Quelle que soit la forme de captage, naturel ou en écloserie, les jeunes huîtres sont mises en élevage pendant de nombreux mois, elles sont installées dans des eaux à fort potentiel de plancton.

Elles sont insérées dans des poches, sur des tables arrangées sur « l’estran« (zone soumise aux marées).

Ces poches sont fréquemment vidées, puis suivant le calibre atteint, elles sont transférées dans de nouvelles poches. Puis, l’affinage se réalise dans des eaux moins salées, dans des bassins de «claires». Pendant cette période, grâce à la présence d’une algue microscopique, une belle couleur verte va s’imposer et sa saveur se développer.

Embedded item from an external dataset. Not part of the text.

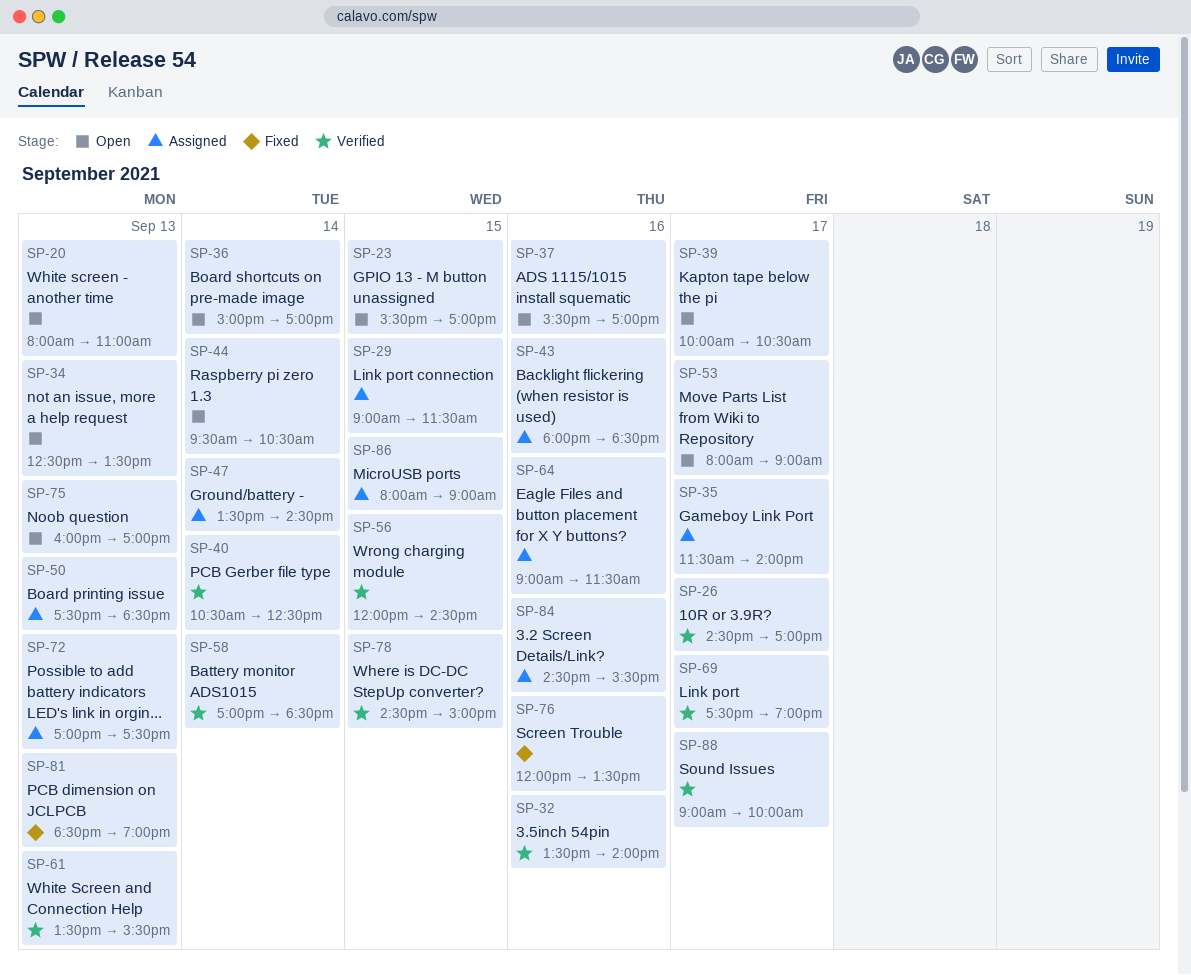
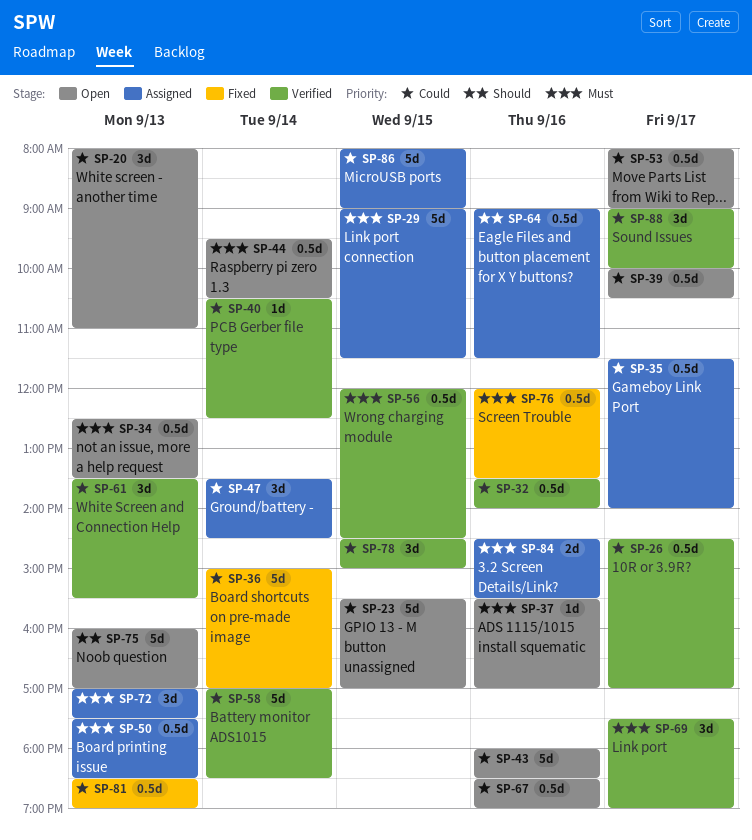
SP-36, status: Open -> Fixed
SP-43, status: Assigned -> Open
SP-67: none -> present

A la fin du cycle de croissance, une dernière migration s’effectue dans de nouveaux bassins, des « dégorgeoirs« , avec une eau de mer particulièrement pure, puis elles sont triées et rangées dans des paniers, pour la commercialisation.

Cancale - parc à huitres à marée basse

Régalez-vous avec les huîtres de Cancale, notamment le Pied de Cheval, la Tsarkaya (certainement une des meilleures huîtres au monde), la Muirgen (élevée en Irlande).

En saison, vous pourrez également déguster, dans différents restaurants, mais aussi en les achetant sur le marché ou en boutique, les « Uniques Moules de Bouchot » de la baie du Mont Saint Michel, «cultivées» suivant un procédé, imaginé en 1235, par l'Irlandais, Patrick Walton, naufragé dans la baie.
En effet, il constate, en voulant capturer des oiseaux, au moyen de filets tendus par des piquets, que ces derniers sont recouverts de moules. Alors, il organise son système avec des claies, pour optimiser cet objectif et nomme son invention avec les mots «bout et choat» d’où le nom « bouchot ».

QUELQUES BONNES ADRESSES:

  • Hôtel La Mère Champlain
  • Hôtel Le Continental, tous les 2, sur le port.
  • Restaurant Le Bout du Quai, route de la Corniche, accueil remarquable, chaleureux – une cuisine de qualité – des prix modérés et une superbe vue sur la mer – www.leboutduquai.fr
  • La Table de Breizh, sur le port – avec 2 salles, l’une en version bistrot (très bon), l’autre en version gastronomique étoilée (excellente). Le chef et propriétaire est japonais.
  • Le Coquillage, à proximité de Cancale au Buot – gastronomique étoilé – des chambres d’exception.